In Spanish it could be: "Aquí hay gato encerrado"   - There's a shut up/locked up cat here.


----------



## enoo

*French*: _Il y a anguille sous roche_. (There's an eel under the rock)
Sometimes people use some creative variations like "il y a baleine sous gravillon" (there's a whale under the gravel  - ok, that one is rather colloquial).


----------



## bibax

*English:* There is a nigger in the woodpile (or fence). It means "some fact of considerable importance that is not disclosed".

_According to English Wikipedia._


----------



## Bigote Blanco

Bibax,
Como la de usted,  hay una palabras y frases terribles que uno no debe usar aqui en EE UU. 

BB


----------



## bibax

I didn't invent this saying.
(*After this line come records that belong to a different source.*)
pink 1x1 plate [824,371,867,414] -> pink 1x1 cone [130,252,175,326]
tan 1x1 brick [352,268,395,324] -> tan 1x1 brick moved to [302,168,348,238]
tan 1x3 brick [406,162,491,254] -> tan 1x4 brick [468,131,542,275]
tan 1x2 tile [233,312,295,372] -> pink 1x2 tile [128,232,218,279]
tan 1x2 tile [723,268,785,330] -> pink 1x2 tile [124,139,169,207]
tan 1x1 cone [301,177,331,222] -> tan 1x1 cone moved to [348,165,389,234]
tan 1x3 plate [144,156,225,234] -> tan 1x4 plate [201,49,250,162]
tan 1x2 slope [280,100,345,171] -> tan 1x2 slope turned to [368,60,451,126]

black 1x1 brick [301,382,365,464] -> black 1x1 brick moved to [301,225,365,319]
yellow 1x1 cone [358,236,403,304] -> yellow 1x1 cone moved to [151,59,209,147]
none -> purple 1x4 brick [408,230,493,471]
See the English Wikipedia for more information.

I understand that it is somewhat PC incorrect.


----------



## rusita preciosa

In Russian we have a similar saying but it is used to indicate that the 'catch" was discovered, rather than in anticipation of its discovery:
 
*вoт где сoбaкa зapыта!* [vot gde sobaka zaryta!] - that's where the dog is buried!


----------



## Bigote Blanco

bibax said:


> I didn't invent this saying. See the English Wikipedia for more information.
> 
> I understand that it is somewhat PC incorrect.


 
Bibax,

It is not a "somewhat" incorrect frase in EE UU, it is extremely incorrect. 

The following quote is from the English Wikipedia, 

"Anyone who knows me knows I do not condone this type of language *publicly or privately*."
BB


----------



## Encolpius

We use the same idiom in *Hungarian*: 

Itt van a kutya elásva. [lit.: here is buried the dog]


----------



## sakvaka

Can a Swedish speaking person confirm this one?
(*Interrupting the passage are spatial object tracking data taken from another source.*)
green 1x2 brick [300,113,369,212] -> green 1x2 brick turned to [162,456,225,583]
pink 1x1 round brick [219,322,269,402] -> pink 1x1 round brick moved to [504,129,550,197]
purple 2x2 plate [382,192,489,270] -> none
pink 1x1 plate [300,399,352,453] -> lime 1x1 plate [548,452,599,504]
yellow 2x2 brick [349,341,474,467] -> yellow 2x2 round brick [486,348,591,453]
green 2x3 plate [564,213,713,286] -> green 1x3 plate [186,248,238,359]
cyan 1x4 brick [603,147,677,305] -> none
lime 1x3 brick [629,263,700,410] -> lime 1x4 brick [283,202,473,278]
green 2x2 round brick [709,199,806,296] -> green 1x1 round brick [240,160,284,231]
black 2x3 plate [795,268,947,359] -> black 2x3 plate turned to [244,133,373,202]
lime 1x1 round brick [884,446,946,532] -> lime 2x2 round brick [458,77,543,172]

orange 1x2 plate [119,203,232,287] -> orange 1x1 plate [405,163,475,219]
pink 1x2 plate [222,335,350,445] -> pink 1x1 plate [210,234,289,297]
*Swedish*: _Jag anar ugglor i mossen._


----------



## apmoy70

In Greek we say that «κάποιο λάκκο έχει η φάβα» ('kapço 'lako* 'eçi i 'fava**) lit. "there's a ditch in the split pea patch"

*«λάκκος» ('lakos, _m._); Classical masculine noun «λάκκος» ('lākkŏs)--> init. _pond, cistern _lat. _any ditch, pit_; PIE base *laku-, _water pond, ditch_, cognate to French _lac_, Irish and Scottish Gaelic _loch_.
**«φάβα» ('fava, _f._); Latin loan word _faba_--> _broad beans _(in Greek however, fava is the split peas)


----------



## se16teddy

The only similar animal-related idiom I can think of in English is _the fly in the ointment_, referring to a difficulty in an otherwise good (not weird) situation. The origin is Biblical - Ecclesiastes 10:1 _Dead flies cause the ointment of the apothecary to send forth a stinking savour_ 

For obvious PC reasons Bibax's suggestion of post 4 is best avoided.


----------



## mcibor

In Polish, like in Russian a similar saying is used to indicate that the catch has been discovered:

Tu leży pies pogrzebany! "Here lays buried dog"
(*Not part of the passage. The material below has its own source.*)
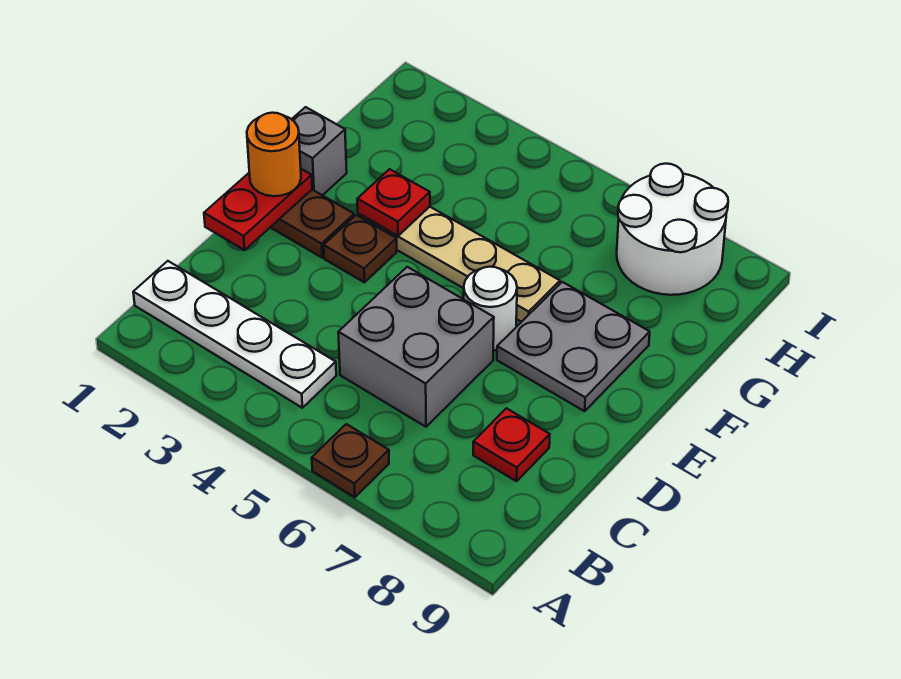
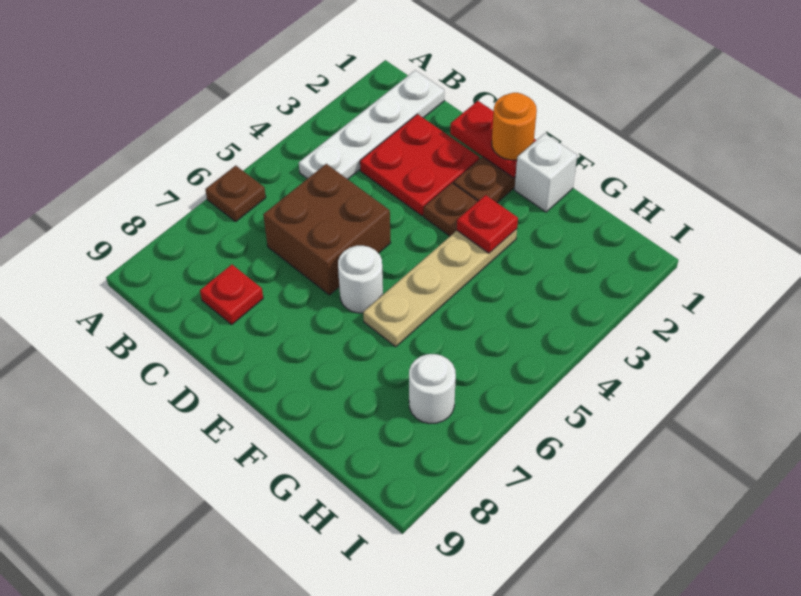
none -> red 2x2 plate [360,114,479,216]
grey 2x2 brick [338,267,494,427] -> brown 2x2 brick [263,164,391,295]
grey 2x2 plate [497,282,650,411] -> none
grey 1x1 brick [292,107,347,195] -> white 1x1 brick [515,133,577,212]
white 2x2 round brick [617,164,728,295] -> white 1x1 round brick [409,354,456,424]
To say, that there's a "catch" somewhere, Polish use word

haczyk - hook

Musi być tu jakiś haczyk (there must be some hook/catch here)


----------



## tFighterPilot

Hebrew: פה קבור הכלב - po kavur hakelev - "here the dog is burried"


----------



## SuperXW

In Chinese, it's more straight forward.
這裡有個陷阱。 -"Here has a trap."
Can be said to secret plots, exam questions, etc.


----------



## AutumnOwl

sakvaka said:


> Can a Swedish speaking person confirm this one?
> 
> *Swedish*: _Jag anar ugglor i mossen._


There are two expressions in Swedish, one is "_ana ugglor i mossen_" (suspect owls in the bog), the other is "_det är en hund begrave_n", (there is a dog buried). According to this site: http://www.ordbruket.com/webcross/artiklar/ugglor.htm the expression with owls from the beginning was the Danish "_der er ulve i mosen_", (there are wolves in the bog).


----------



## ilocas2

Serbocroatian:

*u tom grmu leži/čuči zec* - hare is lying/squatting in that bush


----------



## anahiseri

In Dutch:

Er zit een addertje onder het gras 
There's a snake in the grass


----------



## Penyafort

*Catalan*

*Aquí hi ha gat amagat = *There's a hidden cat here
*Ací hi ha gat en sac = *There's a cat in a sack here


----------



## bibax

In Czech we also have the buried dog, perhaps it's a calque from German:

*Tady je ten zakopaný pes! = Da liegt der Hund begraben!*


----------



## ilocas2

Hello, I want to say that the fact that I didn't write the Czech equivalent doesn't mean that I don't know it.  There is no rule that you must write firstly idioms from your native language and only if they are already written in the thread you can write idioms from other languages.  I decided deliberately not to write the Czech equivalent, simply because I didn't want to write it, no more, no less.


----------



## j-p-c

I think the closest equivalent in English is "I smell a rat".


----------